I'm not sure that Mercedes will have another 3-4 years of utter dominance however; I still see them taking WDC/WCC this year but Ferrari have developed massively over the winter - their quali and race pace before Malaysia has been surprising and I hope they keep Mercedes honest for the rest of the year.

Alonso must be kicking himself. Hard.


----------



## GleemSpray (Jan 26, 2014)

The Formula is too tightly defined and there is too much money at stake. 

The pivotal moment for me, was when Schumachers team hired an army of lawyers to contest an infringement penalty. Don't remember the exact race, but it was the season when they had to have a wooden plank under the car to record ground clearance rule breaches. 

Anyone remember Hunt and Walker doing the commentaries?
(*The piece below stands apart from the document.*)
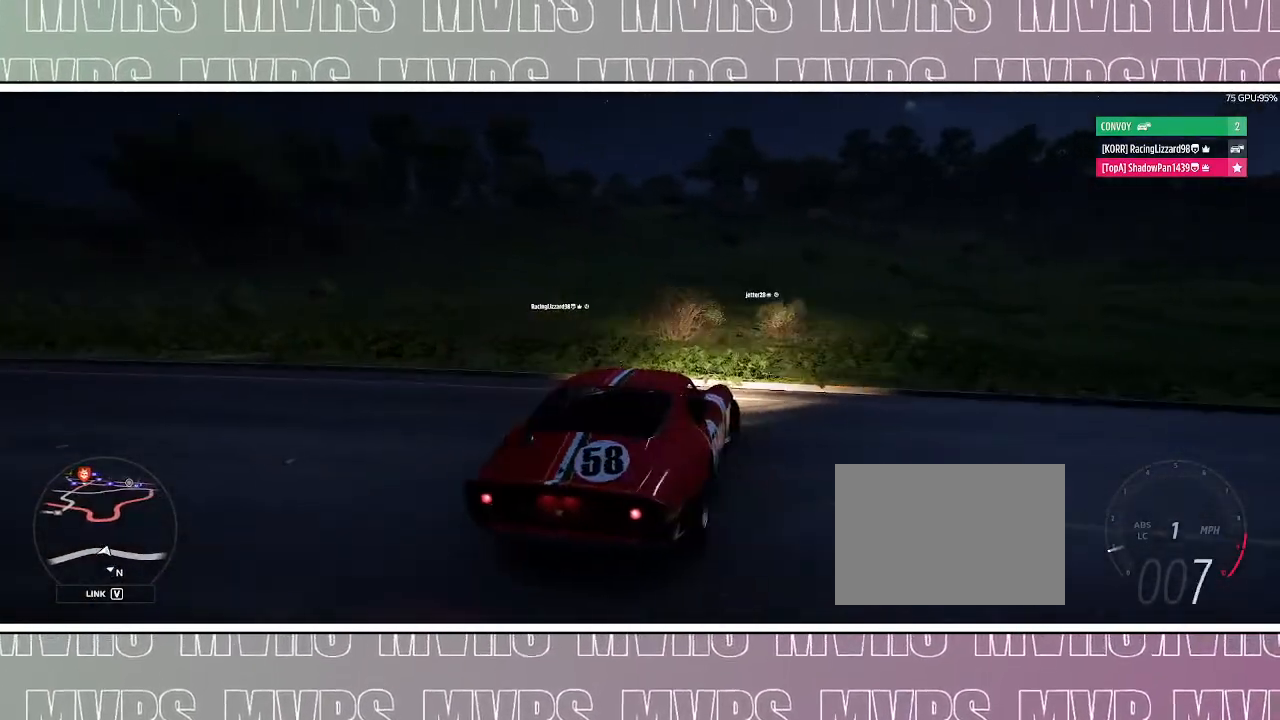
{"dt_ms": 500, "buttons": ["R2"], "left_stick": "right", "right_stick": "up", "events": [[33, "R2", "down"]]}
Priceless.


----------



## GleemSpray (Jan 26, 2014)

Mansel did very well in an inferior Ferrari, particularly in wet races. 

He has one huge set of balls.


----------



## andy665 (Nov 1, 2005)

And Schumachers Benetton was absolutely not the best car on the grid

The rot set in with Formula 1 with Jean Marie Balestre - he brought politics in to the sport andthis has been compounded by Bernie Ecclestone taking it in to the big time money wise. 

Whilst he has secured the stability of the sport its gone too far and the technical regulations are strangling innovation

Its wrong that the most heavily funded teams get the greatest share of the TV rights - it widens the gap, either teams should all get an equal share or the smaller teams get more of the pot to enable a more level playing field

Loosen the technical regulations - impose maximum key dimensions, maximum weights, maximum power, maximum tyre sizes and allow free reign within those limits - we'd really start to see some divergence then


----------



## S63 (Jan 5, 2007)

GleemSpray said:


> Mansel did very well in an inferior Ferrari, particularly in wet races.
> 
> He has one huge set of balls.


biggest of the lot had our Nige.:thumb:


----------



## alan h M (Aug 1, 2013)

i think they should give them a basic size and weight limit and cap the money. then do what you want . 
all the cars are too similar , so who ever has the money gets slightly ahead. 
if every one could develop their own ideas they could really gain on the competition but it would be hard for the opposition to tweak their design to copy some one else's. 

also there isn't enough strategy in f1. all it is, is flat out and mind the tires. 
we need fuel stops to allow differing strategies.


----------



## alan h M (Aug 1, 2013)

scrap the drs systems. nobody wants to see overtaking on the straights like that. 
we all want it in the corners and fighting for the place


----------



## alan h M (Aug 1, 2013)

I think that if yiu crash out or break down etc that you should be able to get in second car and finish the race. 
it would give experience to the younger guys and allow the teams to get more data on the setup 
maybe they could run new wings etc


----------



## alan h M (Aug 1, 2013)

points for qualifying, fastest lap, most overtakes, fuel economy, fastest pit stops, driver of the day


----------



## AndyC (Oct 25, 2005)

Excellent points - love a proper F1 discussion.

I'll admit sticking a foot out a bit as Berger I believe was quoted as saying that the Benetton was a bit of a dog and as big Schumacher fan I didn't want to appear biased 

Ditto the 94 Williams - dearly wish we'd seem Senna making it work!


----------



## GleemSpray (Jan 26, 2014)

AndyC said:


> Excellent points - love a proper F1 discussion.
> 
> I'll admit sticking a foot out a bit as Berger I believe was quoted as saying that the Benetton was a bit of a dog and as big Schumacher fan I didn't want to appear biased
> 
> Ditto the 94 Williams - dearly wish we'd seem Senna making it work!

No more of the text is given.